Author, "I Would Still Be Drowned in Tears": Spiritualism in Abraham Lincoln's White House
Tuesday, February 25, 2014
Book Review: A Girl's Life in Virginia Before the War by Letitia M. Burwell
I love reading memoirs written about the Civil War era, you get a real feeling what people thought about their world and the events that they witnessed.
"A Girl's Life in Virginia Before the War" by Letitia M. Burwell was first published in 1895 when the Lost Cause and Moonlight and Magnolias myth was becoming firmly established in American culture. Following the end of the war the market was overwhelmed by books and regimental histories written by Union veterans which firmly established the Union narrative and celebrated the deeds of President Lincoln, and the Union generals such as Grant, Sherman, and Sheridan. Also being produced were memoirs written by black soldiers and former slaves who detailed the horrors of slavery. By 1876 the mood of the nation began to change, with the end of Reconstruction, the rise of Jim Crowe in the South, and a devastating financial depression many in the North began to express weariness with the constant reminders of the horrors of the war and the evils of slavery.

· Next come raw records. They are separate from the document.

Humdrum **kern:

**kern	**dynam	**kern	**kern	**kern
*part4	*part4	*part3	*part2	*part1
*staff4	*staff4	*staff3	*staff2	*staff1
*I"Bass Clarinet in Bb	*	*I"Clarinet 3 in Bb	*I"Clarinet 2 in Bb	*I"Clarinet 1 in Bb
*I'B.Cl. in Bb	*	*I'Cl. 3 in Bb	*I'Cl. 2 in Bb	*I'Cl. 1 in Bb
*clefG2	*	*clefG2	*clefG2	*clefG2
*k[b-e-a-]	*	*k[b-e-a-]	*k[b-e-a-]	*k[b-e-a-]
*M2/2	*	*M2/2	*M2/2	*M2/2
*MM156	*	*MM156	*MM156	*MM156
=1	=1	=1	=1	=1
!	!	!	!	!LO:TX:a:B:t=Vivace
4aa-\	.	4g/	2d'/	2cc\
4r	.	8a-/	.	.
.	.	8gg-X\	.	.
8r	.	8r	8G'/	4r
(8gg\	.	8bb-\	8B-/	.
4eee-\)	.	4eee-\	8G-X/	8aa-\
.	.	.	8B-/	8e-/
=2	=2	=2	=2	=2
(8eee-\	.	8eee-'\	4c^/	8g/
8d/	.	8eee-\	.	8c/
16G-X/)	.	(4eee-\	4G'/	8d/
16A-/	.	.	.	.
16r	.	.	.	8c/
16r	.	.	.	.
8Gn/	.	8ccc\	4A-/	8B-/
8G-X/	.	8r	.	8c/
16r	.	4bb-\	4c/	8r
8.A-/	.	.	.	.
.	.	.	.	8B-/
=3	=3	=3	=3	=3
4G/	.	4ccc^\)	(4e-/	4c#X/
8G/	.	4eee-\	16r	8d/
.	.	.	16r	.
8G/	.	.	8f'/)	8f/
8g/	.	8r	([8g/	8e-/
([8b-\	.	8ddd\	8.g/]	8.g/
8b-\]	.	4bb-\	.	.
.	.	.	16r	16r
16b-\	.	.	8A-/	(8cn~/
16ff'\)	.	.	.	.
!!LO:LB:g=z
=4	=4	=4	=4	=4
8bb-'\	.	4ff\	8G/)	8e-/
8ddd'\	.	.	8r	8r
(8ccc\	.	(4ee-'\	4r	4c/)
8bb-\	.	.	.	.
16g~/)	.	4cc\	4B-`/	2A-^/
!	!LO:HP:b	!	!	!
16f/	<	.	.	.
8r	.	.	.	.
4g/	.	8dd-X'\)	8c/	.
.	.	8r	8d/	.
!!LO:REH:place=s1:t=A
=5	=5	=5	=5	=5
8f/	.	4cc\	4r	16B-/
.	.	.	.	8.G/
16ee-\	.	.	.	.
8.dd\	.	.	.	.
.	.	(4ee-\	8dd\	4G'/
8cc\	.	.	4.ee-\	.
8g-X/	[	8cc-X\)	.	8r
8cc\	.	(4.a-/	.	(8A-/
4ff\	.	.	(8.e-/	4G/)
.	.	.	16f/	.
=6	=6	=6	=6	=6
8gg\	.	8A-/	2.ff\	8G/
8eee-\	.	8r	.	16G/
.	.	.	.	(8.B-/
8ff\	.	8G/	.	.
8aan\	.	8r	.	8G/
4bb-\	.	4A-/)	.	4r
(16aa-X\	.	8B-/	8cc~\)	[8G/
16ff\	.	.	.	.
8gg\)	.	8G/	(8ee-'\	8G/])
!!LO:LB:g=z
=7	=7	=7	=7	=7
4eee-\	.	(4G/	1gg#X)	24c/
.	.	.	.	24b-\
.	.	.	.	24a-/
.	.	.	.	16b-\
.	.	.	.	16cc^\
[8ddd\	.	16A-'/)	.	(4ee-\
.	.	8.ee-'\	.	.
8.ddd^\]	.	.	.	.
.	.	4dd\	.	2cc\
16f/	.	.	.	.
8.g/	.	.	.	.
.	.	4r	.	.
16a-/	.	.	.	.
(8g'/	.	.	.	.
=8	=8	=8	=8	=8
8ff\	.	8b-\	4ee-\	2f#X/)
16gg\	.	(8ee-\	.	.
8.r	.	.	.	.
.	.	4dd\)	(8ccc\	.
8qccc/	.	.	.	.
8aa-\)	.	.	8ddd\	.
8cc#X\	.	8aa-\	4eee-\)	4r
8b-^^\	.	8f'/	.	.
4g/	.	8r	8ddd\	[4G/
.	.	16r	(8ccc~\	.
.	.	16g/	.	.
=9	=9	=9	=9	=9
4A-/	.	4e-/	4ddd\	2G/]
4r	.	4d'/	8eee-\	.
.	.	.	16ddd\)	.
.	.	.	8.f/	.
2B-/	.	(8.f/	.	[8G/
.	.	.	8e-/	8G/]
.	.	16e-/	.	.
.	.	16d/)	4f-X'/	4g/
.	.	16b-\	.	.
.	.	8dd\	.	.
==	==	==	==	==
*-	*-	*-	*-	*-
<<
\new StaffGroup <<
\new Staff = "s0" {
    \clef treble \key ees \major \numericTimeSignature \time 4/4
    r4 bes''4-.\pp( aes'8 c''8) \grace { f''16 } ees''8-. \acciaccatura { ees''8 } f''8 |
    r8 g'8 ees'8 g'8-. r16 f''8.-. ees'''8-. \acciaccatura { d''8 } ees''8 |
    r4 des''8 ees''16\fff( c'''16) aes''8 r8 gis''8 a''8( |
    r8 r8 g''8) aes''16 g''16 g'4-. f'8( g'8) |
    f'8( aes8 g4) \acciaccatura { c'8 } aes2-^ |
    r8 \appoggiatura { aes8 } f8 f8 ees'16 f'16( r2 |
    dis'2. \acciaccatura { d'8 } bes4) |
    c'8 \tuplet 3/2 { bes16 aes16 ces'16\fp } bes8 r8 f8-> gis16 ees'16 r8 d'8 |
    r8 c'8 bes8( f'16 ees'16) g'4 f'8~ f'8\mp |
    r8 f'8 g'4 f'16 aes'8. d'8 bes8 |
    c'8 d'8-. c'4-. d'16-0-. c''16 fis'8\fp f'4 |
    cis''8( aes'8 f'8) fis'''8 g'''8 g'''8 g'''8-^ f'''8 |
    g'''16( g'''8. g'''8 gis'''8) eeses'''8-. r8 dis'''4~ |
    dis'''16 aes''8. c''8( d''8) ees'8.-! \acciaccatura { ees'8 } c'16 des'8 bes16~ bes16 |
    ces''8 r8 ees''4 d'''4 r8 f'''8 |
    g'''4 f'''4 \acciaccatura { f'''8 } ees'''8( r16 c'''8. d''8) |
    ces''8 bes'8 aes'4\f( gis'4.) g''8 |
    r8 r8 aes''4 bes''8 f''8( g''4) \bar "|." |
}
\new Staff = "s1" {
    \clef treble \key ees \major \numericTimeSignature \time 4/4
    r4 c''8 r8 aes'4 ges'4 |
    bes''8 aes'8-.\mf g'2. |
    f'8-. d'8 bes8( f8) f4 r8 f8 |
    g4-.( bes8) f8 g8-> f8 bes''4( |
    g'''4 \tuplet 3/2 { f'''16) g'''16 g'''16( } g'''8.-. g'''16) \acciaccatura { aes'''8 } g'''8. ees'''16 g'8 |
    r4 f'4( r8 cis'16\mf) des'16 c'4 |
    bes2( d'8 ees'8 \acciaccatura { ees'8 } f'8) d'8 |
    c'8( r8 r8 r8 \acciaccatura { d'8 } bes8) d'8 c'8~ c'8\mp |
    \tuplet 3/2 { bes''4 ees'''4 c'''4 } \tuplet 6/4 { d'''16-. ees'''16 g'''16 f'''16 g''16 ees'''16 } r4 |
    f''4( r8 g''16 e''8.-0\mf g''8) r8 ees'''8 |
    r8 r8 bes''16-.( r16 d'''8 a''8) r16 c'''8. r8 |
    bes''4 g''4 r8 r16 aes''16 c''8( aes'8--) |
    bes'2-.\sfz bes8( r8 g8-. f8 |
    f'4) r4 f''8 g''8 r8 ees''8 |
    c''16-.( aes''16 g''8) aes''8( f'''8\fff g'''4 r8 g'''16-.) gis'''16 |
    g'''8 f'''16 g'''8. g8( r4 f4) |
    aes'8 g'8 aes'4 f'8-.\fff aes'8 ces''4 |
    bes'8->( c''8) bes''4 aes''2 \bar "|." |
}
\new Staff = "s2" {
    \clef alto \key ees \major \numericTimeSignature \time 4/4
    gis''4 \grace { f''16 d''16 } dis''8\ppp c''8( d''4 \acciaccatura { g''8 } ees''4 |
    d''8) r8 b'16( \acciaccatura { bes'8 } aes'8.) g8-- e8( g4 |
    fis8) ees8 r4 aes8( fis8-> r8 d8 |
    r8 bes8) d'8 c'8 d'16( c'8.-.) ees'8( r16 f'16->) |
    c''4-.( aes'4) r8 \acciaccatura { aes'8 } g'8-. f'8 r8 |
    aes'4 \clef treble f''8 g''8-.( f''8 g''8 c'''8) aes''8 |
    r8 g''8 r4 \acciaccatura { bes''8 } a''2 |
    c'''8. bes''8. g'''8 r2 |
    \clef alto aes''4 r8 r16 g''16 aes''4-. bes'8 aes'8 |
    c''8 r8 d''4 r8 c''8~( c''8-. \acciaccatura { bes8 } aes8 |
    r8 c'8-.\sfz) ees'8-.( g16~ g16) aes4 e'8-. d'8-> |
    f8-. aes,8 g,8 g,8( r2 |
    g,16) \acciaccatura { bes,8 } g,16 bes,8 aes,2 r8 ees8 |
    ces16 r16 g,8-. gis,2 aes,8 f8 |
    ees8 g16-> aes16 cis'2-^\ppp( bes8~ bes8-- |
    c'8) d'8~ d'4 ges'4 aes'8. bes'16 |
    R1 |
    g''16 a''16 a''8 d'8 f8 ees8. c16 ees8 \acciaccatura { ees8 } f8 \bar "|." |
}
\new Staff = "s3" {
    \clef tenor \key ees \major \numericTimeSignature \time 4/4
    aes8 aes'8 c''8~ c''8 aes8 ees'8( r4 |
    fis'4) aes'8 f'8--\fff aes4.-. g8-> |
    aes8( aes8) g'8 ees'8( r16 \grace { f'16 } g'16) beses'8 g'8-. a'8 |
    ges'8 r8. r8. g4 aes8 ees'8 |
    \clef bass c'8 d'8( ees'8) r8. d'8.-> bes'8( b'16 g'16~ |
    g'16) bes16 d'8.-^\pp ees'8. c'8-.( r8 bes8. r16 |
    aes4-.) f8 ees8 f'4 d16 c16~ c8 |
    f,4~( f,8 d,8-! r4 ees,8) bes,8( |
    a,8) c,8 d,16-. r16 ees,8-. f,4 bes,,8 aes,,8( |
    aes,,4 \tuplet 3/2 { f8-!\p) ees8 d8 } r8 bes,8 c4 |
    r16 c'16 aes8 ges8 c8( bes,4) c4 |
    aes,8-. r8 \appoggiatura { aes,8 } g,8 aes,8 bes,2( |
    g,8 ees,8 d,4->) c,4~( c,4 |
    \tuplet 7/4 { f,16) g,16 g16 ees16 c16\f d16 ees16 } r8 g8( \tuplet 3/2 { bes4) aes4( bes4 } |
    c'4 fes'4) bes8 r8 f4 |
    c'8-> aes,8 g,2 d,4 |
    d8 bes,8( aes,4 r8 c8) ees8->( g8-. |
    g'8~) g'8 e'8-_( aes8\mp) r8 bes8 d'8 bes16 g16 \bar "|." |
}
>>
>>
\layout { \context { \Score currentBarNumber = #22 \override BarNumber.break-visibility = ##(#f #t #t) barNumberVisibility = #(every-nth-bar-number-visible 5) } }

Into this void Southern authors began to produce a new genre of literature that promoted the Southern way of life. War veterans penned narratives extolling the virtues of Confederate leaders such as Lee and the bravery of the gallant Southern solider as he battled against the evil Yankees whose mercenary (Irish, German, black) soldiers laid waste to the Southern fields and cities. Southern women writers also contributed their voice and penned nostalgic memoirs about life on the plantation, such as Burwell's offering.
In the opening Letitia Burwell makes it quite clear that she is writing this book so that her nieces will not be ashamed by their slave holding ancestors. Burwell's fears that her nieces are being poisoned by wicked Yankee authors who are once again plotting against the South by writing, in Burwell's worldview, exaggerated stories about the evils of slavery. What the reader gets is a fascinating view of Southern culture from a very sheltered and pampered Southern belle. Her views on the benefits of slavery and plantation life is fascinating--though in our modern eyes highly offensive. Many readers will be offended by her use of slave dialect and how she presented slaves as nothing more than adult sized children, but it sheds light on how many 19th Southerners (male and female) viewed African Americans and the institution of slavery.
Another fascinating aspect of Letitia Burwell's memoir is her depiction of Virginia plantation culture on the eve of the Civil War. Burwell was born into an elite and old Virginia family and her memoir reads like a Who's Who of Virginia plantation society. For all its grandeur, luxury, and romance this was a society that was already several generations past its glory days. In fact, Burwell's elders were more concerned about the achievements of their ancestors and how things had been better back in the day, then with the pressing needs of the future. This was a society that was on the verge of collapse with practically everyone burying their heads in the sand while clinging desperately onto their slaves. This house of cards was already on the verge of destruction when the Civil War came to knock it over. Ironically, Letitia Burwell ends up like her grandmother who gathered the youngsters around her and extolled the virtues of the past and decried the advancements of the modern age.
"A Girl's Life in Virginia Before the War" is a fascinating time capsule and an excellent example of the growing literary genre that would eventually produce the works of Thomas Dixon, Jr. and "Gone With the Wind."